In this study, we hypothesized that exposure to hypotension within six hours after ROSC would be associated with lower survival to hospital discharge. Using standardized criteria to classify arterial hypotension, we found that the presence of two or more systolic blood pressures below 100 mmHg in the first six hours after ROSC was associated with a greater than three fold increased odds of in-hospital death. Our group employs the concept of “exposure” to hypotension to emphasize the significance of the event as an independent predictor of death. Previously two large observational studies showed that in the general, non-traumatic patient population, early exposure to arterial hypotension was a strong independent predictor of long-range outcome including in-hospital mortality.21, 22
We sought to determine the strength of the relationship between early exposure to hypotension and mortality in this specific post-ROSC patient population. Our findings indicate that post-ROSC hypotension, especially in the early hours, may be an important determinant of outcome.
Although it may be an expected finding that patients with overt shock have worse clinical outcomes, highlights that even patients with episodic hypotension had high mortality risk and therefore our findings are not entirely driven by subjects who manifest sustained hypotension and suggest that any hypotension may be deleterious.
We acknowledge that our data have important limitations. Although all of our subjects had blood pressures measured early and frequently, the retrospective design did not permit measurements to be accrued at fixed time intervals, and therefore it is possible that some subjects with less frequent measurements had exposure to hypotension that was not detected. Due to the potential heterogeneity in number of blood pressures measurements, we also could not perform a cumulative analysis (i.e. area under the curve for exposure) over time. Therefore we cannot comment on the impact of the depth and duration of post-ROSC hypotension (i.e. akin to a dose-response effect). In addition, we recognize that it is possible that some subjects who were moribund or deemed non-salvagable by clinicians may have received less aggressive care and thus were more likely exposed to hypotension. However, this concern is attenuated by the fact that the exposure group actually received more repeat CPR in the first 72 hours post-ROSC compared to non-exposures.
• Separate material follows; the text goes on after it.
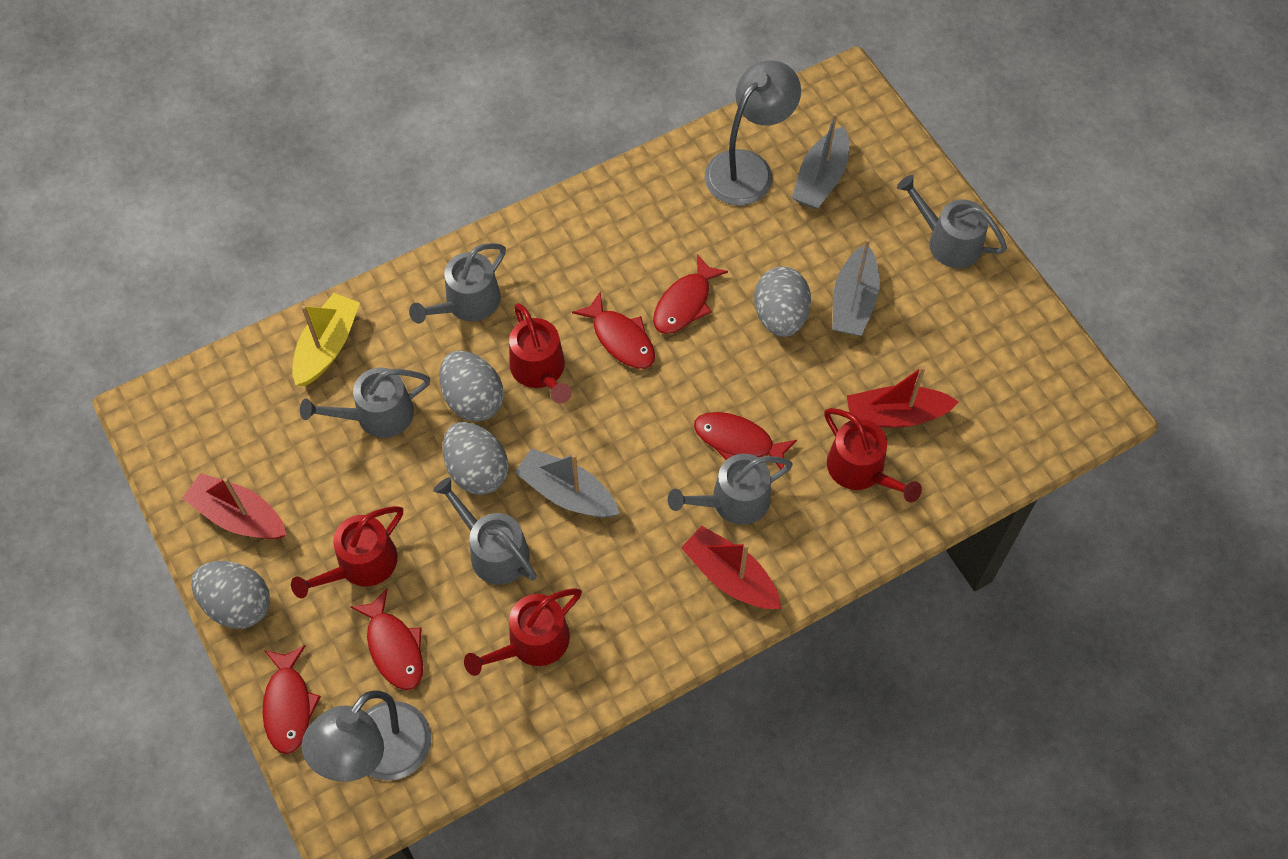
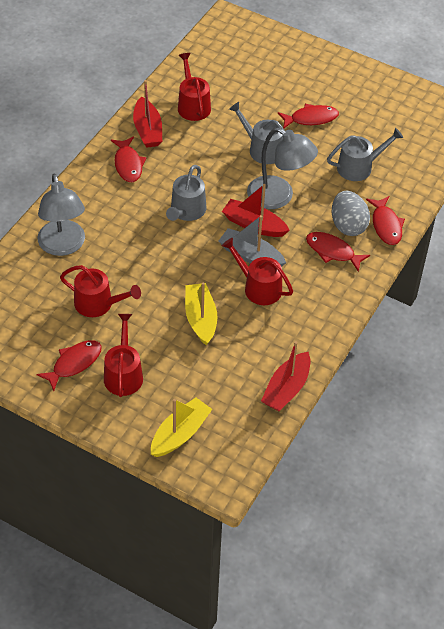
grey boat: 3 -> 1
grey egg: 4 -> 1
grey watering can: 5 -> 3
yellow boat: 1 -> 2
We chose arterial hypotension as the hemodynamic variable of interest because it is a hallmark of circulatory insufficiency and is a readily available parameter for all clinicians. After ROSC, hypotension leads to persistent tissue hypoperfusion which may produce secondary cellular injury after the initial ischemic insult. Furthermore, the associated cardiovascular instability may increase the propensity to suffer repeat cardiac arrest. Post-cardiac arrest studies in animals have defined impaired myocardial function after cardiac arrest and shown that cardiovascular derangements in the hours after ROSC lead to poor neurologic outcome.28, 29
In humans, Laurent et al showed that persistent low cardiac index at 24 hours post-ROSC was associated with death and multiorgan failure.8
In addition, Mullner and colleagues found that hypotension in the first two hours after ROSC was related to poor neurologic outcome at 6 months.30
We know of no prior study specifically examining the relationship between arterial hypotension after ROSC and survival.
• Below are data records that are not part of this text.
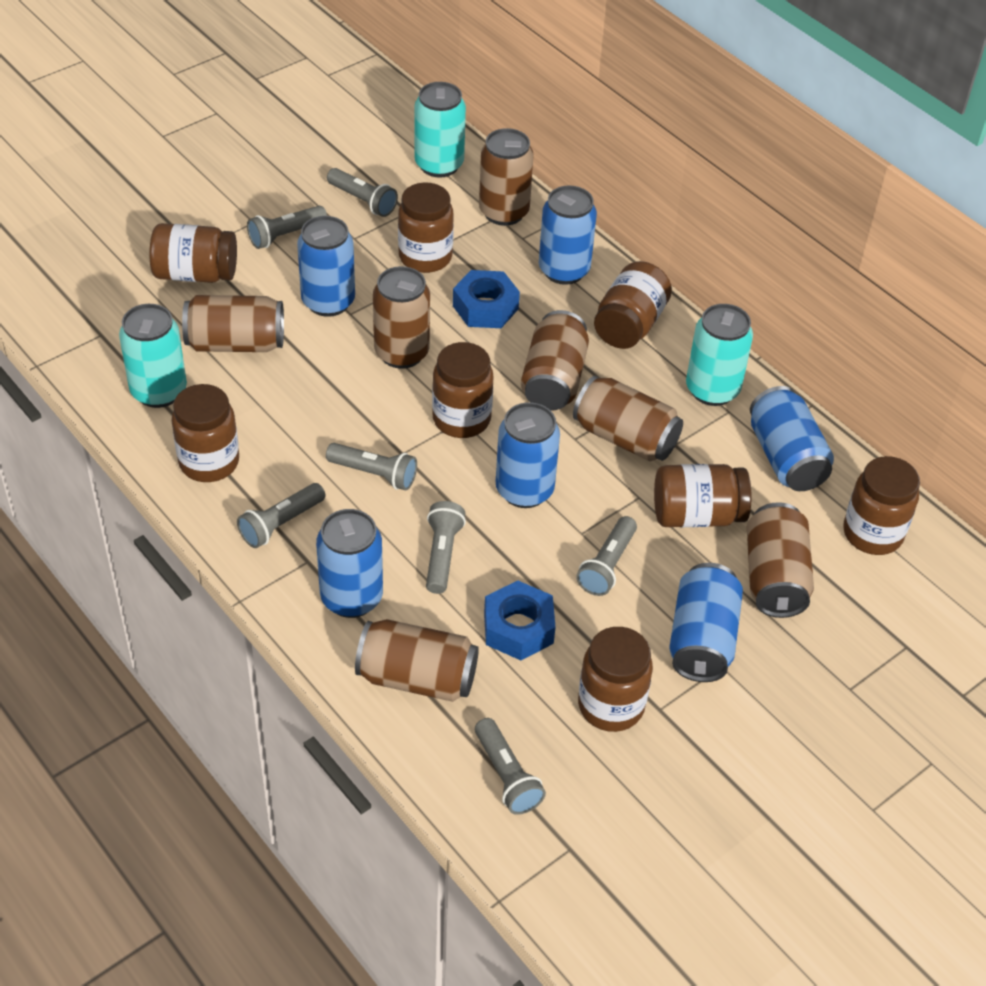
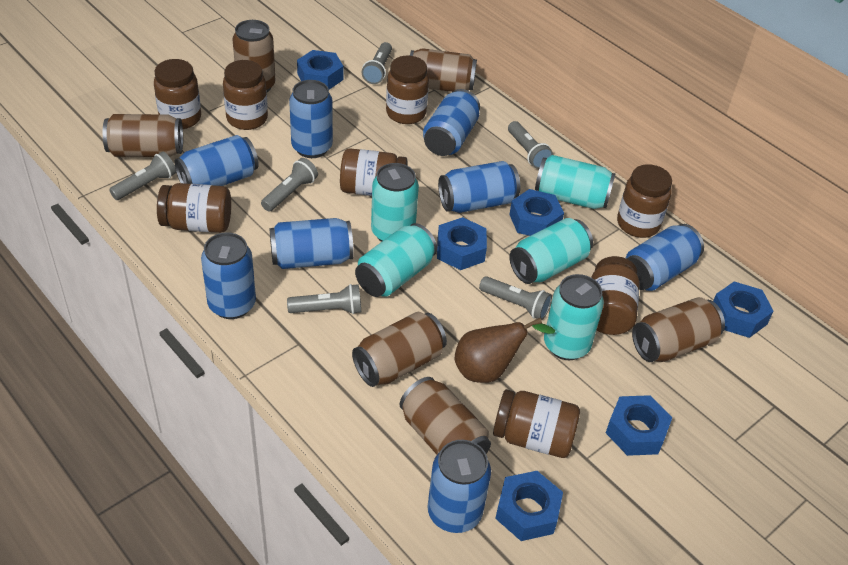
blue can: 6 -> 8
blue nut: 2 -> 6
brown can: 7 -> 6
brown pear: 0 -> 1
grey flashlight: 7 -> 6
turquoise can: 3 -> 5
In the last decade scientific advances showed that interventions after ROSC can save lives.2, 3
In 2005, the European Resuscitation Council added ‘Post Resuscitation Care’ as the final link in the Chain of Survival paradigm for treating cardiac arrest.31
This change in the classical view denotes a new focus on the post-resuscitation period as a window of opportunity to intervene and develop treatments to change the trajectory of post-cardiac arrest syndrome. Although we now know that body temperature may play a significant role in determining outcomes,2, 3
little is known as to what other physiologic parameters may be important in the post-ROSC period. Specifically, although consensus recommendations advocate for hemodynamic optimization in the post-ROSC period, there is little empiric evidence on the association between post-ROSC hemodynamic derangements and outcome.32, 33
Identifying new target parameters in the post-ROSC period will be the next steps in the development of novel treatment strategies to improve survival after cardiac arrest. Therapeutic hypothermia for neuroprotection represents the first step in this process. In this study, we showed that arterial blood pressure may be a major determinant of outcome in this disease and therefore it may represent a new therapeutic target during post-ROSC treatment. Our findings provide scientific rationale for further investigation to determine the value of arterial blood pressure optimization as a part of an early goal-directed treatment strategy for post-cardiac arrest syndrome.